Each line of the listing is to be retyped exactly as given.

Top of Source data

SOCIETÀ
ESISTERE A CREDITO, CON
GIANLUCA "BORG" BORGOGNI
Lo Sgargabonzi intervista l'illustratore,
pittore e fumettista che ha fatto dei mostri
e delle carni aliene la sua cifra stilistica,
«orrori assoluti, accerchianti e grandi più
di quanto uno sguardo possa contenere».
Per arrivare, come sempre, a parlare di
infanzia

Bottom of Source data

Answer below →
SOCIETÀ
ESISTERE A CREDITO, CON
GIANLUCA "BORG" BORGOGNI
Lo Sgargabonzi intervista l'illustratore,
pittore e fumettista che ha fatto dei mostri
e delle carni aliene la sua cifra stilistica,
«orrori assoluti, accerchianti e grandi più
di quanto uno sguardo possa contenere».
Per arrivare, come sempre, a parlare di
infanzia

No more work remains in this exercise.